O governo deixa a desejar no confronto ao grande capital, a esquerda foi tímida na propositura de transformar a especulação em investimento concreto nas forças produtivas e continua a validar o sistema produtor de mercadorias apesar da monumental crise, como resultado temos a permanência da sociedade de consumo que assegura reprodução ampliada do capital via os mecanismos de endividamento para manter sua rentabilidade. Este e outros receituários neoliberais alcançaram seu limite, alternativas fundadas em austeridade e corte de gastos só aumentaram a crise. Saídas mais ousadas como a apresentada por Sarah Wagenknecht, da esquerda alemã, cujo cerne é a redução das dívidas ao limite de 60% do PIB geraria um confronto aberto com o sistema financeiro, porém será preciso muito mais aliados para sustentar este campo. A resposta ortodoxa os gregos já vivenciam, mas diante de tantas chantagens e medos preferiram mais um arrocho. Devemos apostar no quanto pior melhor?

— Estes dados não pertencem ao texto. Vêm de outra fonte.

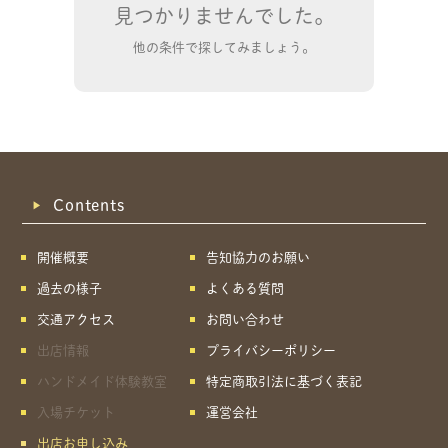
見つかりませんでした。
他の条件で探してみましょう。
Contents
開催概要
告知協力のお願い
過去の様子
よくある質問
交通アクセス
お問い合わせ
出店情報
プライバシーポリシー
ハンドメイド体験教室
特定商取引法に基づく表記
共有方法を選択
入場チケット
運営会社
出店お申し込み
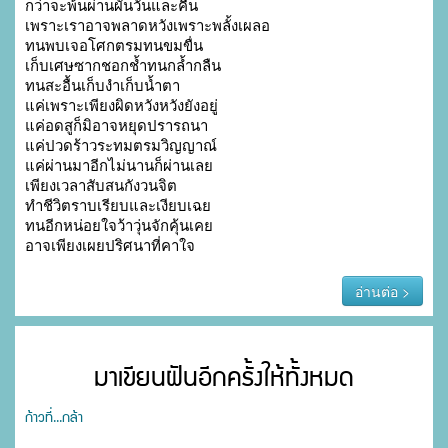
กว่าจะพ้นผ่านผันวันและคืน

เพราะเราอาจพลาดหวังเพราะพลั้งเผลอ

ทนพบเจอโศกตรมทนขมขื่น

เก็บเศษซากชอกช้ำทนกล้ำกลืน

ทนสะอื้นเก็บงำเก็บน้ำตา

แค่เพราะเพียงผิดหวังหวังยังอยู่

แค่อดสูก็มิอาจหยุดปรารถนา

แค่ปวดร้าวระทมตรมวิญญาณ์

แค่ผ่านมาอีกไม่นานก็ผ่านเลย

เพียงเวลาสับสนกังวนจิต

ทำชีวิตราบเรียบและเงียบเฉย

ทนอีกหน่อยใจว้าวุ่นจักคุ้นเคย

อาจเพียงเผยปริศนาที่คาใจ
อ่านต่อ >
มาเขียนฝันอีกครั้งให้ทั้งหมด
ก้าวที่...กล้า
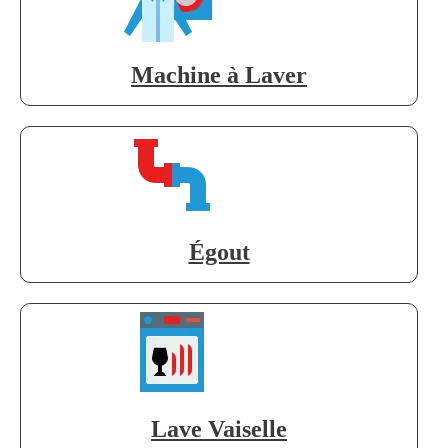
Machine à Laver
Égout
Lave Vaiselle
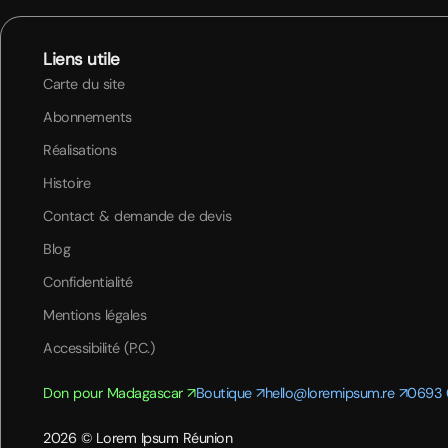
Liens utile
Carte du site
Abonnements
Réalisations
Histoire
Contact & demande de devis
Blog
Confidentialité
Mentions légales
Accessibilité (P.C.)
Don pour Madagascar ↗
Boutique ↗
hello@loremipsum.re ↗
0693 
2026 © Lorem Ipsum Réunion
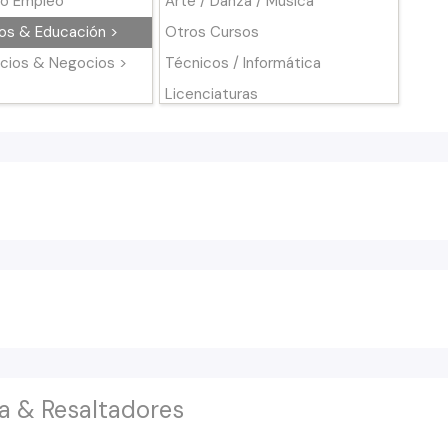
o Empleo
Arte / Danza / Musica
os & Educación >
Otros Cursos
icios & Negocios >
Técnicos / Informática
Licenciaturas
Postgrados / Maestrías / MBA
Seminarios
Libros
a & Resaltadores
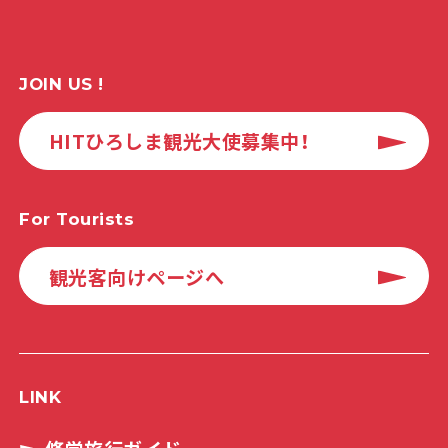
JOIN US !
HITひろしま観光大使募集中！
For Tourists
観光客向けページへ
LINK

Estamos mais distantes da hegemonia neoliberal, mas esta não foi afastada. Recentemente no Congresso Nacional a proposição dos recursos alocados em educação fossem assinalados como investimento e não como despesa foi derrotada, caso obtivéssemos esta posição os recursos da educação deixariam de ser provisionados para formação do superávit primário para amortização do pagamento dos juros da dívida e teríamos fortalecido a constituição do capital de conhecimento necessário para aprofundarmos a oferta de oportunidades às classes populares. Devemos persistir no aumento do consenso sobre quais alternativas de outro mundo é possível.
Obviamente o horizonte continua sendo a equiparação da carreira de Ciência e Tecnologia para os professores do ensino superior público, entretanto é premente conceber táticas de efetivo movimento para postasse melhor na relação de forças no processo de negociação, o arquétipo paredista não traduz a intervenção contundente e necessária para conquistar objetivos legítimos. Ao ponto em que estamos às radicalizações costumeiras, como ocupações de prédios públicos e a hostilidade crescente contra colegas que recusam o pensamento único não agregará um único valor à greve, tão somente confirmará um caráter sectário. Ao invés de caçar o “inimigo interno” deveria perguntar-se como viabilizar a insatisfação dos professores para tornar intensa a práxis política.
A dor dos pobres não nos é desconhecida, no entanto, a insatisfação com o salário da universidade não deve ser equiparar a indignidade, isso fragiliza o conteúdo da reivindicação.
Os técnicos da universidade entraram em greve depois dos professores, e conseguiram a proeza de terem retornado ao trabalho com ganhos graças à clareza de objetivos; as defasagens foram minimizadas nesta mesa de negociação, aproveitando as sinalizações dispostas pelo governo, sem cair na tentação do tudo ou nada.
Isso é válido para os professores. Querem alguma vitória? Ou querem nesta única batalha derrotar o governo e o capitalismo?